We also have the situation with the removal of the LISC that poor people get penalised for any savings within super ie the poorest end up paying 15% extra tax while those at the top enjoy a 32% reduction. That doesn't seem the way to encourage those on low incomes to actually get interested in saving for their future.
The only thing that changes in the spreadsheet is the tax rate.
The lower the return the longer it takes to get to tax paid breakeven but hopefully the example gives you the gist. Overall tax foregone by the government over a typical superannuation time frame, with typical return will be nothing like the simplistic snap shot notional tax concessional calculations that are bandied around.
This article more or less backs up what Bill and myself have been saying, "it requires quite a lot of money, to support a sustainable self funded retirement".
http://www.smh.com.au/business/the-...retirement-income-system-20150427-1mukxg.html
Some feel we are being over the top, but having been retired for 3 1/2 years, I can already notice the escalating costs.
The problem is a difficult one and won't be resolved easily, finding the balance between reasonable returns, reasonable account balance and reasonable tax erosion of the capital will be difficult.
https://au.finance.yahoo.com/news/stop-making-super-rich-people-035407855.html
Australia needs to put an end to a superannuation debate that continually focuses on a minority of rich people while alienating the rest of the population, the head of a major industry fund says.
Between the unattractive jargon, inequitable government policy and overdramatic media headlines about needing $1 million in retirement, many Australians, particularly women, are tuning out when it comes to super, HESTA boss Debby Blakey says.
As chief executive of the industry super fund for health and community services, most of Ms Blakey's members are middle-aged women on modest wages, juggling part-time work with motherhood and with little superannuation to speak of.
Most of them will live on the age pension and use their super for little luxuries, like buying Christmas presents for their grandchildren, or having friends over for dinner, she says.

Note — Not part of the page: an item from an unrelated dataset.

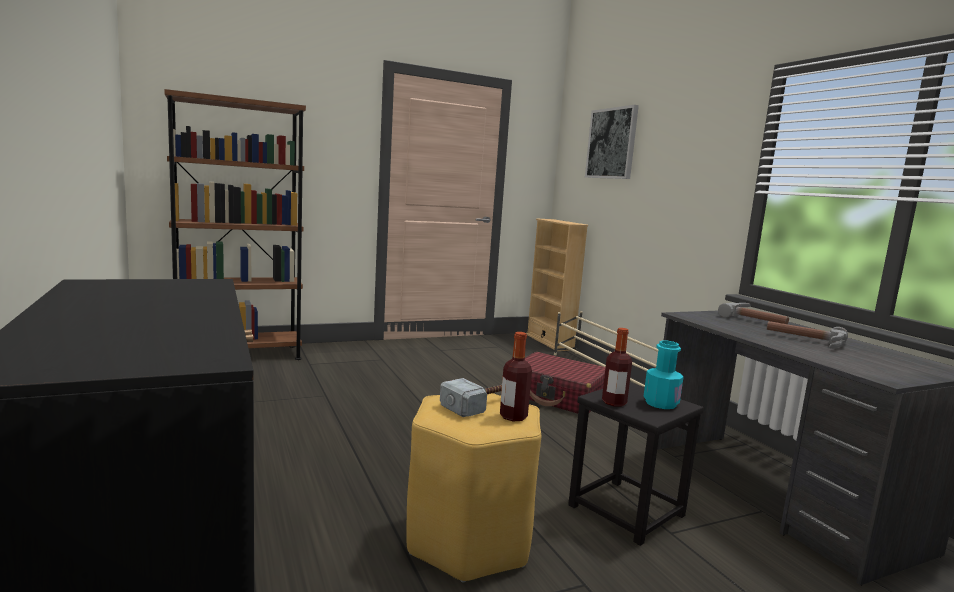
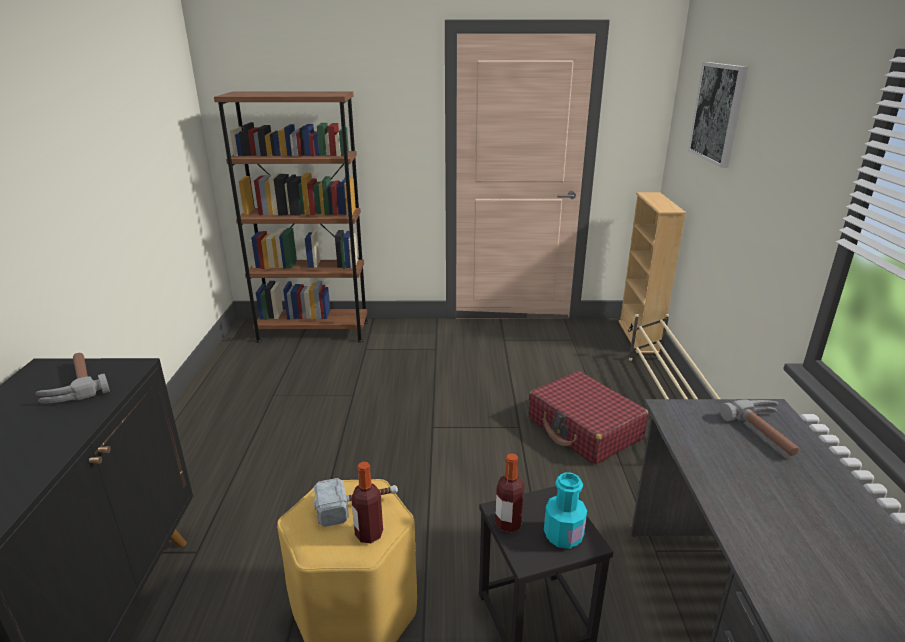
camera: 25 degrees right, 15 degrees up
(804, 341) = (778, 500): hammer -> hammer (73, 384)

"Some of the mainstream media is obsessed with us needing $1 million in retirement and for many of our members, when they hear that, it actually switches them right off and they take the attitude that, `well I'm never going to reach $1 million so I won't even bother'," Ms Blakey told AAP.
"Who benefits from the conversation about needing $1 million in super? There's a very small part of the financial planning community that benefits from that conversation."
The whole point of superannuation is that it's for every Australian, Ms Blakey says.
The conversation needs to start including low income earners and women.
And while policy is needed to bridge the super gap between women and men, women also need to stop being complacent about superannuation, she said.
"The reality is that women don't think about it," Ms Blakey said.
"The reality is that nobody expects their marriage to end and the reality is that if it does, women are often left in a more difficult situation."
Super funds also need to do their bit, Ms Blakey said, by demystifying the complex language they use and communicating simple messages.
Well perhaps because if you selected a decent balanced fund you would have earned 7.7% pa average over the last 10 years. Add another 1% at least if in pension mode.I thought I may as well check out what the pension for a couple is currently, well surprise it is $34,000.
That is the same as 3.4% on $1million in super, the only problem is the 3.4% in super is probably going lower and the $34,000 pension is going up faster than wages.
Why would anybody put anything into super, when Syd and myself started debating the issue a couple of years ago, the pension was $32,000.